One way out of their mess was for Willie to marry a wealthy heiress. However, he needed to find a woman with deep pockets to keep him in the life to which he was becoming accustomed. Willie kept Jane abreast of the events of his unsuccessful campaigns to win the favours of women. She, in turn, sighed for a woman to sort him out, to bolster their finances, and thus allow them to continue living in Merrion Square. This symmetrical entanglement reinforced their mutual dependence. One moment Willie was in love, the next moment he was not, and Jane's expectations rose and fell in unison. ‘Of course he must eventually marry Katy,' Jane had confided to Oscar back in January 1876. By February, it was Lady Westmeath with whom he ‘sat down [in a corner] and loved deeply before the night was over'. Typical were comments like the one in August 1876 that Willie had made a ‘fool' of himself with a woman named Jenkins, leaving Jane to sort out his mess. ‘[Willie] wishes to avoid meeting the Jenkins & I now have to settle the whole affair & end it forever – at which Willie expresses himself pleased and content & acknowledges he was a fool.'
3

He loved; he loved not. Willie could fascinate, but it did not last. Certainly that was the case with Ethel Smyth. Willie met Ethel Smyth during her visits to Ireland in 1875 and 1876. They played tennis and talked poetry and philosophy, but it was Willie's piano playing she found appealing, particularly the irreverence with which he altered the endings of Chopin's preludes. Born in 1858 to a French mother and a major-general in the English army, Ethel Smyth went in 1877 to study music at Leipzig. There she met Clara Schumann and Tchaikovsky, and fell under the sway of Brahms, who showed little enthusiasm for her music. Nevertheless, Smyth possessed enough self-belief not to be discouraged, and found her voice in a Brahmsian idiom. In 1890, she made her debut in England with her
Serenade in D
at Crystal Palace, and when her opera,
Der Wald
, was performed in 1903 at New York's Metropolitan, it became the first staged opera to have been written by a woman.

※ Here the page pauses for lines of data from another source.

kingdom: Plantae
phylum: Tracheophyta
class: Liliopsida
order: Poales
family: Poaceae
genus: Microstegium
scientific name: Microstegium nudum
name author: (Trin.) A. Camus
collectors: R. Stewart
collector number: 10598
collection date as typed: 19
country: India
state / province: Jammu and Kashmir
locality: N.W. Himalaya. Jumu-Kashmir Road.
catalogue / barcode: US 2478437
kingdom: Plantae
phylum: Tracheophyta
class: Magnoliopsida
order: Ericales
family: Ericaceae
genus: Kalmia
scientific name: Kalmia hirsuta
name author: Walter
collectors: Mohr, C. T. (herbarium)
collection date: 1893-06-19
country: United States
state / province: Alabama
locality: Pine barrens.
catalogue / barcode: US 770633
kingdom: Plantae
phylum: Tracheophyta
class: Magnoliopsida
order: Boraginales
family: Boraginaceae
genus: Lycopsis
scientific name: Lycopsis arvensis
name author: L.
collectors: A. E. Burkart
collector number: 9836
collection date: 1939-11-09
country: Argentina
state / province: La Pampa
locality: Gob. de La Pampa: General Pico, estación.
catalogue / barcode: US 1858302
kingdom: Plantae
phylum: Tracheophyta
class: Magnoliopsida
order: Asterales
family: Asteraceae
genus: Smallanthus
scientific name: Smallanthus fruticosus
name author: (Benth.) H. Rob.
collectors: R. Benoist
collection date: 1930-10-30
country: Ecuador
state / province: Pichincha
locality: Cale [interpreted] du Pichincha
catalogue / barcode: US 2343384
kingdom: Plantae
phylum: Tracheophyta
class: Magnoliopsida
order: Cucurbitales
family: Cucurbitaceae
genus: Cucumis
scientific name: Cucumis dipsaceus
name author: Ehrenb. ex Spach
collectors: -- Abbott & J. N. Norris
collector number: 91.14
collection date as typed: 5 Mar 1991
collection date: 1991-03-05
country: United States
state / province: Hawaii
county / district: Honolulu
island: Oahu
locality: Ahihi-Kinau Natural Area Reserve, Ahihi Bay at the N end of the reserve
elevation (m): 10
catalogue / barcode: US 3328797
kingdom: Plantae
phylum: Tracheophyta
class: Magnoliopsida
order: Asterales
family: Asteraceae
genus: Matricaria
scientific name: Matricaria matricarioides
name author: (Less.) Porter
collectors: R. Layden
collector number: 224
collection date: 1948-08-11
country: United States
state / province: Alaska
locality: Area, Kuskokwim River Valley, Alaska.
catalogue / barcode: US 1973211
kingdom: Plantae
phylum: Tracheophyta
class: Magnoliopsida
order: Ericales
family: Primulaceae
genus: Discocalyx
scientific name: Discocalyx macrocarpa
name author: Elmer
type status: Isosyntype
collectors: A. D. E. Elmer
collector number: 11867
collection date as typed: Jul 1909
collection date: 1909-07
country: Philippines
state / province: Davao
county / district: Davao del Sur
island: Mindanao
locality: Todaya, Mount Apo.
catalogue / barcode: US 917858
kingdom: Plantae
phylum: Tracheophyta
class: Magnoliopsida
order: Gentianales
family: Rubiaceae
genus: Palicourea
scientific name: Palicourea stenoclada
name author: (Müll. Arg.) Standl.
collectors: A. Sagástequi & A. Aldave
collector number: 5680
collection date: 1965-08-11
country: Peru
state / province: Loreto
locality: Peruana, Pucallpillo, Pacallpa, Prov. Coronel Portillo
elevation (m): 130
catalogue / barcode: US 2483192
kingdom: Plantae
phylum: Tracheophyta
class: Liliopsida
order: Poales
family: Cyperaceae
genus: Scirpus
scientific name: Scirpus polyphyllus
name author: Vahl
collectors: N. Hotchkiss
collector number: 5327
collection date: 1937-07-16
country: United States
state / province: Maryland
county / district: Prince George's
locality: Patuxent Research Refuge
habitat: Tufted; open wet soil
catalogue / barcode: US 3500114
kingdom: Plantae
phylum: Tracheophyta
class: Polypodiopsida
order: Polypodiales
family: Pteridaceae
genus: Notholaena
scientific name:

It was probably her rebellious spirit that made her desirable to Willie. Ethel Smyth displayed, by all accounts, the same fiery reflexes as Jane. Most famously, in 1910, she was so struck by Emmeline Pankhurst's oratory that she pledged herself to the Suffrage movement, paying for her commitment two years later with a prison sentence. Anyhow, the union between Ethel and Willie was serious enough to be consecrated by a ring. Ethel remembered how, on the train from Holyhead, ‘he seized my hand and began an impassioned declaration . . . and before the train steamed into Euston I was engaged to a man I was no more in love with than I was with the engine driver!' She broke off the engagement after three weeks, admitting it was ‘probably to his secret relief'.
4
He kindly let her keep the engagement ring.